The first one is part of the library’s ongoing Thursday Author Talk series, and features distinguished author Margot Livesey, currently a fellow at the Radcliffe Writers’ Institute as well as a writer-in-residence at Emerson College in Boston. She will be reading from her newest book, published this year, “The Flight of Gemma Hardy,” which won the New England Independent Booksellers Award. I happened to pick it up over the summer – from our local library, of course – and found it an interesting and compelling read.
Livesey currently lives in Cambridge, but she was born and raised on the edge of the Scottish Highlands. She has written a slew of books, including a collection of stories as well as six novels, among them “Eva Moves the Furniture” and “The House on Fortune Street” which won the L.L. Winship/PEN New England Award. She also has an impressive teaching resume, having taught in a number of writing programs including the well-known Iowa Writers’ Workshop, Boston University, and the Warren Wilson MFA program.
The reading takes place next Thursday, October 11, at 7:30 in the Periodical Room of the library – that’s up on the second floor. Not only will she read from the book, but will answer questions afterward. She’ll also have books for sale, both the paperback version of “Gemma” and hardcover versions of her earlier books, all for $15 each. The event, as always, is free and open to the public, courtesy of the Friends of the Library.

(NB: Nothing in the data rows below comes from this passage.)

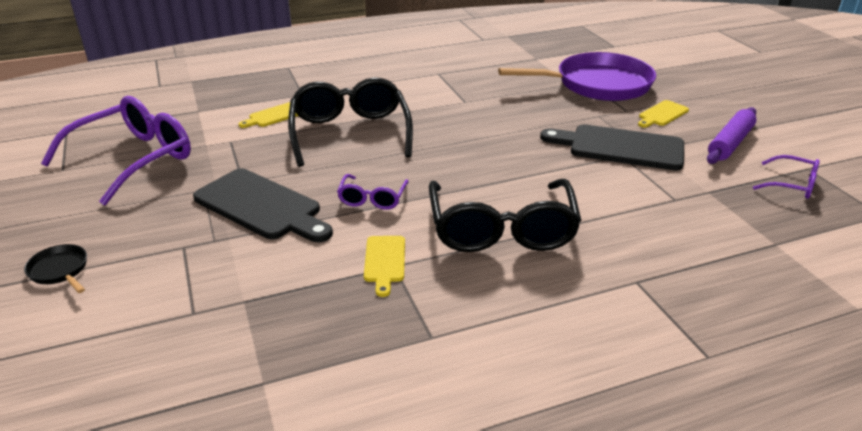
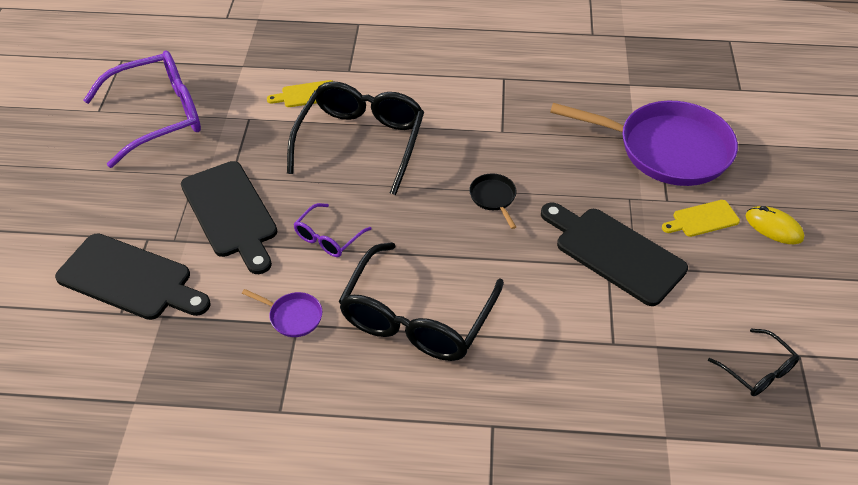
camera: 25 degrees right, 15 degrees up
black pan [24,244,87,293] -> black pan moved to [469,173,517,229]
yellow cutting board [364,236,405,297] -> purple pan [242,289,323,337]
purple rolling pin [707,107,757,164] -> none
purple glasses [753,155,820,199] -> black glasses [708,329,800,396]
none -> black cutting board [55,233,210,320]
none -> yellow mouse [746,206,804,244]

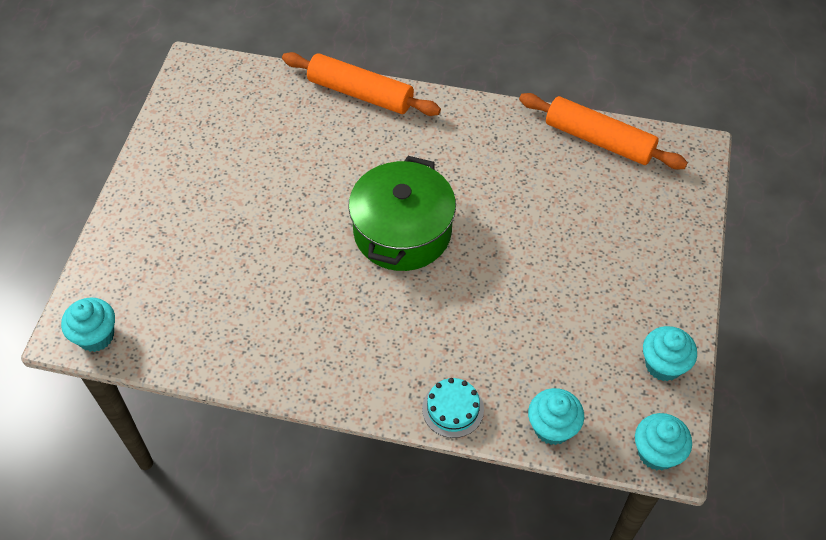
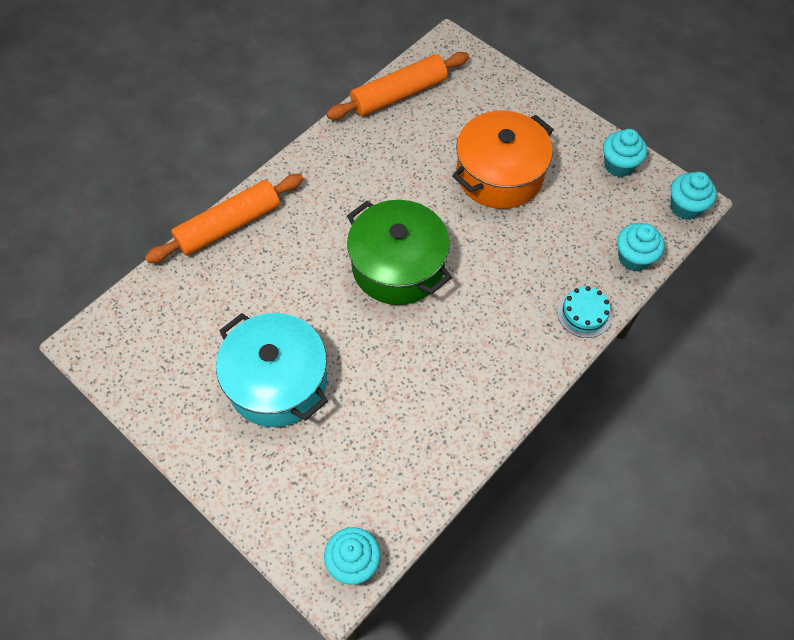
camera: 60 degrees left, 5 degrees up
none -> turquoise pot [216,313,328,427]
none -> orange pot [452,111,554,209]

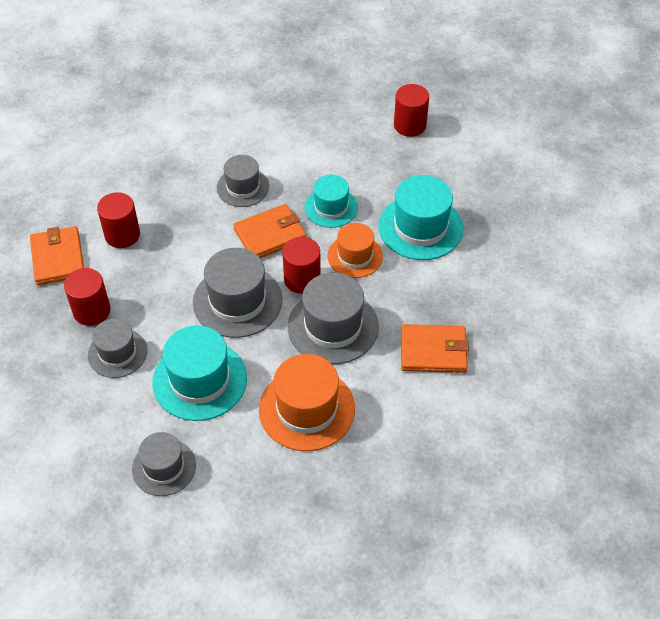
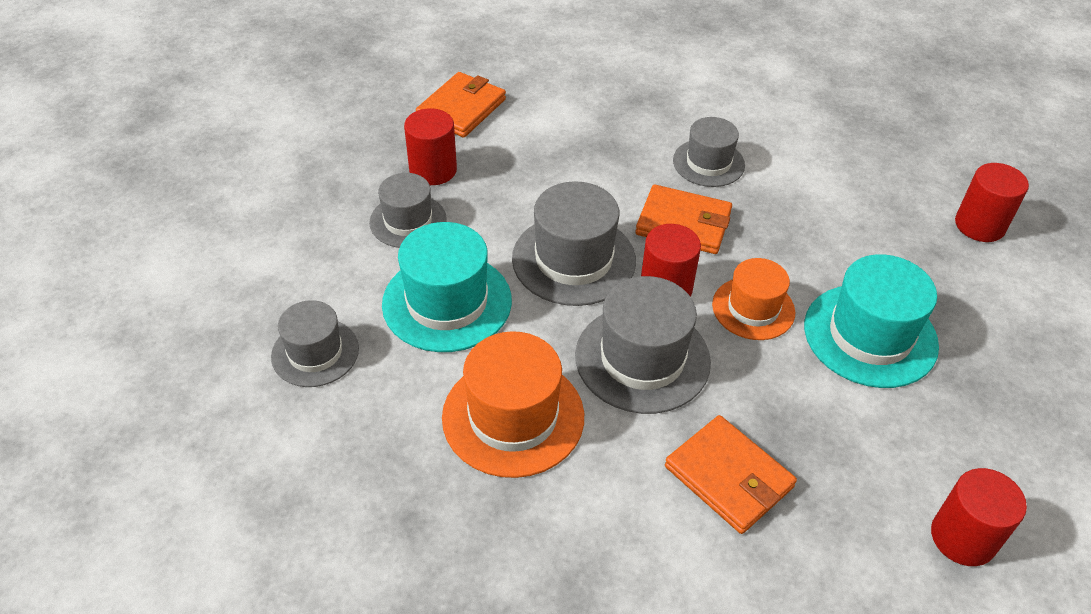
camera: 45 degrees right, 5 degrees down
red cylinder [97,192,140,248] -> red cylinder moved to [931,468,1027,566]
turquoise hat [305,175,358,228] -> none

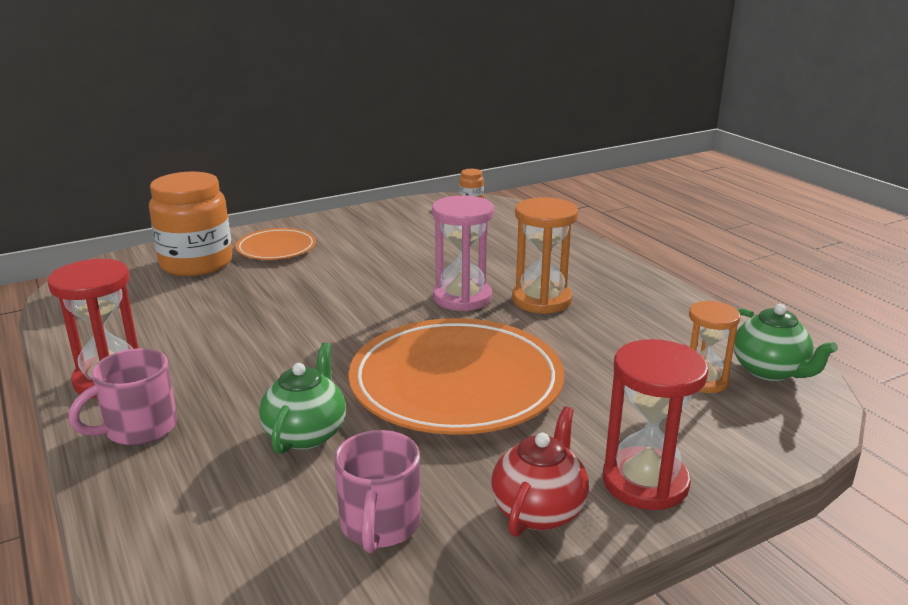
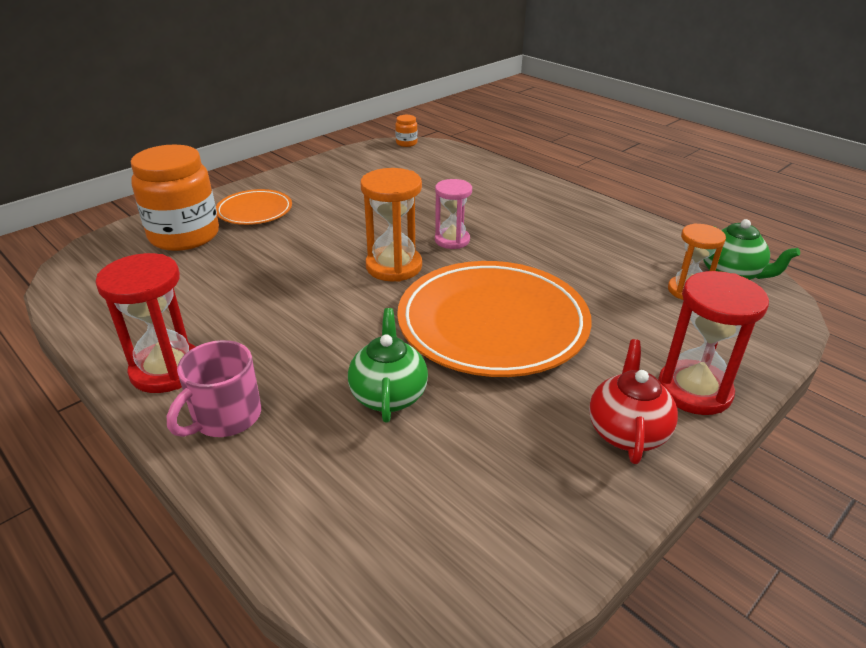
camera: 15 degrees left, 10 degrees up
pink mug [334,430,421,553] -> none
pink hourglass [432,196,494,311] -> pink hourglass [435,179,472,249], size x0.67
orange hourglass [512,197,578,314] -> orange hourglass moved to [360,168,422,282]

Gotta love having friends like those!
The second author event takes place on the same day, October 11, but it’s from 4 to 6 pm – so you can hit both and even grab a bite in between – and it’s at a private home. Di and Jack Clymer, who live at 13 River Street, are hosting a reception for David Marquet, who just published a book called “Turn the Ship Around: How to Create Leadership at Every Level.”

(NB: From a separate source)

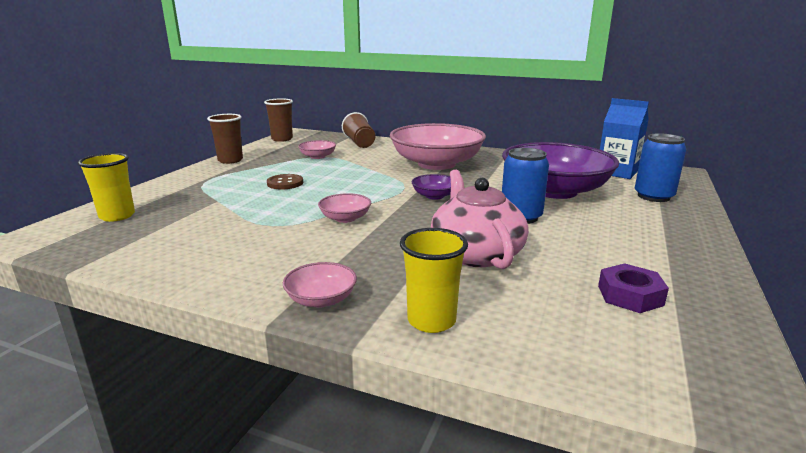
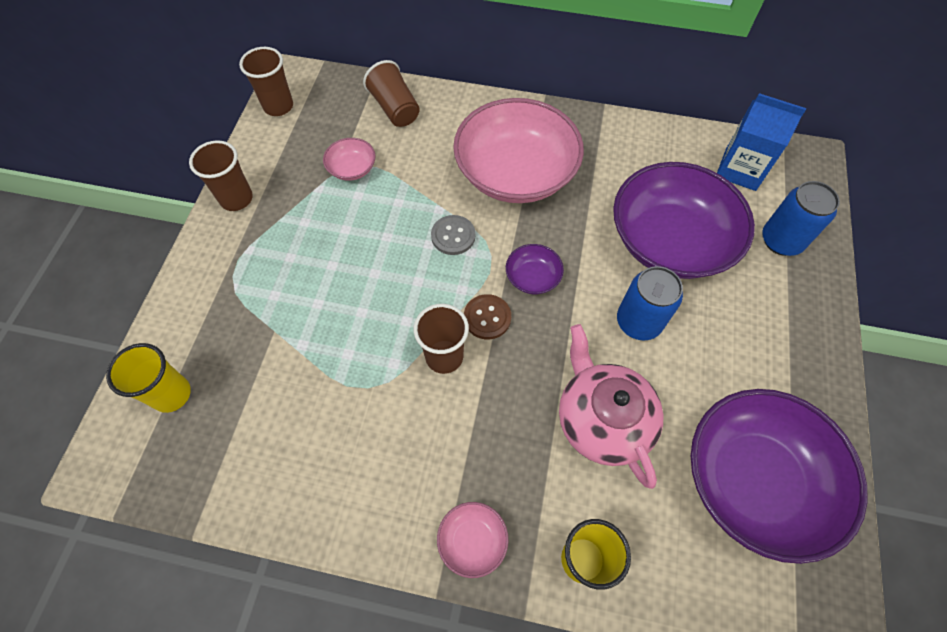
camera: 10 degrees left, 40 degrees up
brown button [267,174,303,189] -> brown button moved to [464,294,511,339]
pink bowl [318,193,371,223] -> brown cup [414,304,469,374]
purple nut [598,263,669,313] -> purple bowl [691,389,868,564]
none -> grey button [431,215,475,255]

I haven’t had a chance to read this book, but just from reading the description at Amazon, I’m completely intrigued. The book is based on David’s experience as captain of the nuclear submarine, USS Santa Fe, which is impressive enough. But he was able to turn around a really difficult situation while on the ship by shifting the paradigm around leadership and empowering the people around him. Stephen Covey, the man who developed the “Seven Habits of Highly Effective People” had nothing but high praise for David’s approach, and in fact wrote the foreword for the book. That’s saying something.
Even cooler, David is a Concord Carlisle graduate, proof that people can leave here, do something amazing, and then come back to tell us all about it. Di and Jack are very generous to open their home to honor David; feel free to drop by next Thursday between 4 and 6 and chat with David about his experience, and his ideas on reengineering leadership. And read his book!
One last thing
In case you don’t know, the library has an art gallery upstairs, and the collection up there changes regularly. Starting tomorrow, October 5, it will be featuring images, documents, maps, aerial photographs and ephemera on “This Garden Spot of Concord, Mass.: Farming at Nine Acre Corner,” from the library’s Special Collections. To kick this off, the library is hosting an opening reception tomorrow night from 6:30 to 8:00 pm in the Main Library Lobby – for free and with light refreshments.

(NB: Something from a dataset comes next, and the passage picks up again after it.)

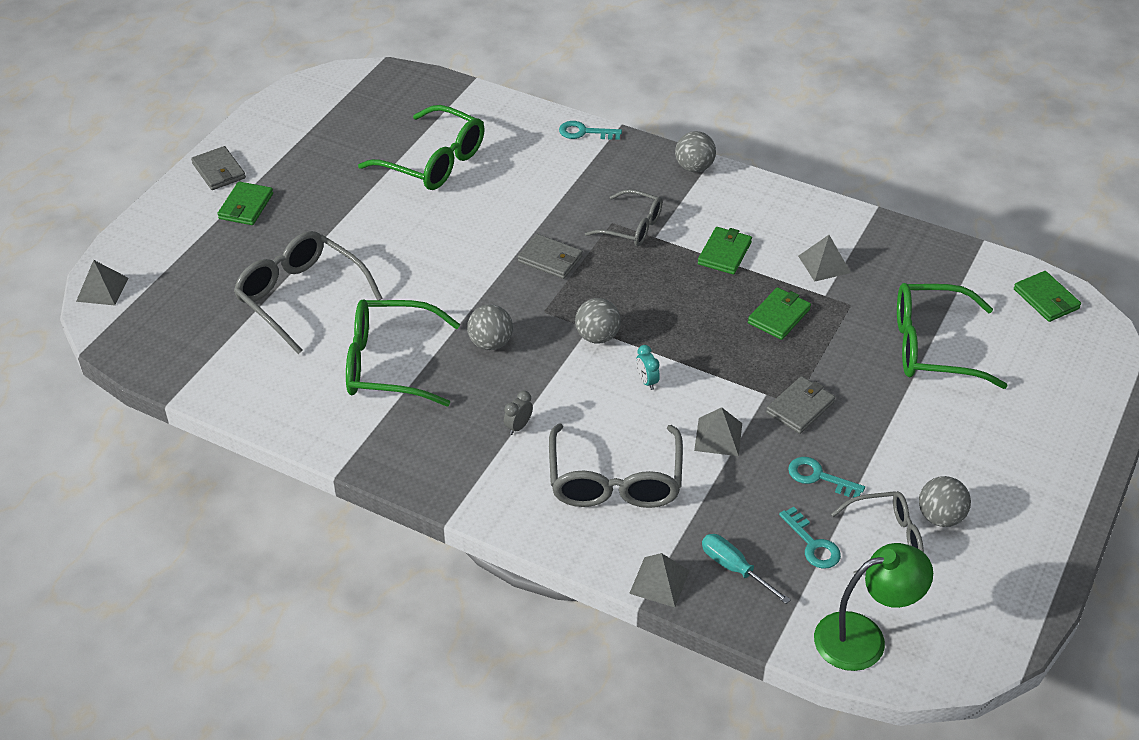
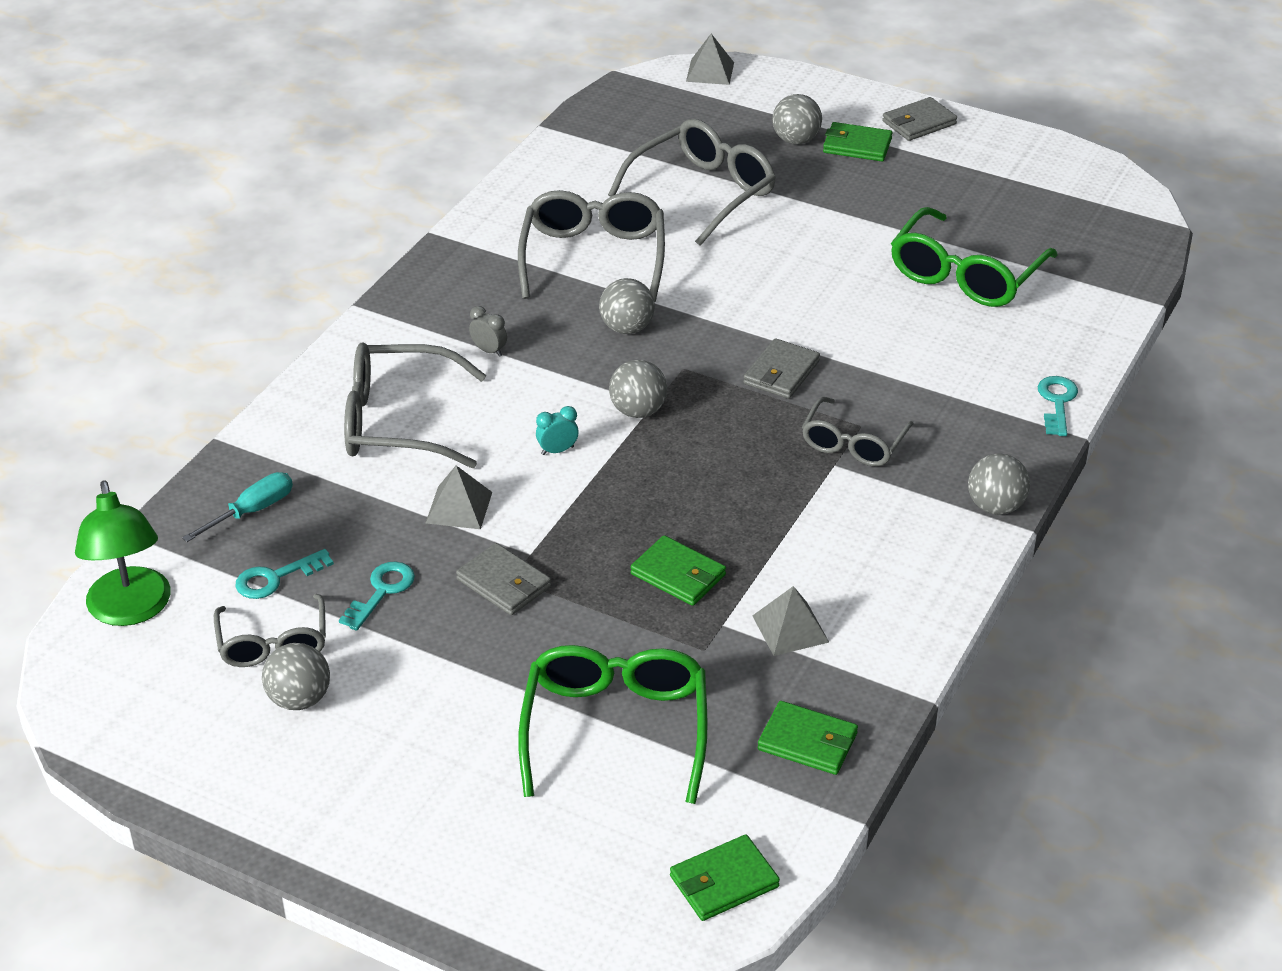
camera: 90 degrees right, 5 degrees down
green glasses [346,299,460,406] -> grey glasses [518,190,665,302]
grey pyramid [629,553,689,607] -> none
green wallet [698,227,752,275] -> green wallet moved to [758,701,858,775]
none -> grey ball [772,94,822,144]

They will also have a speaker, Kristin (Anderson) Emerson, who will reminisce about her grandmother, Esther Wheeler Anderson, and life at the Wheeler family farm at Nine Acre Corner, a very cool way to connect the past to the present.
This exhibit is offered in collaboration with the Concord Museum’s upcoming exhibit, The Greatest Source of Wealth: Agriculture in Concord, which opens October 12.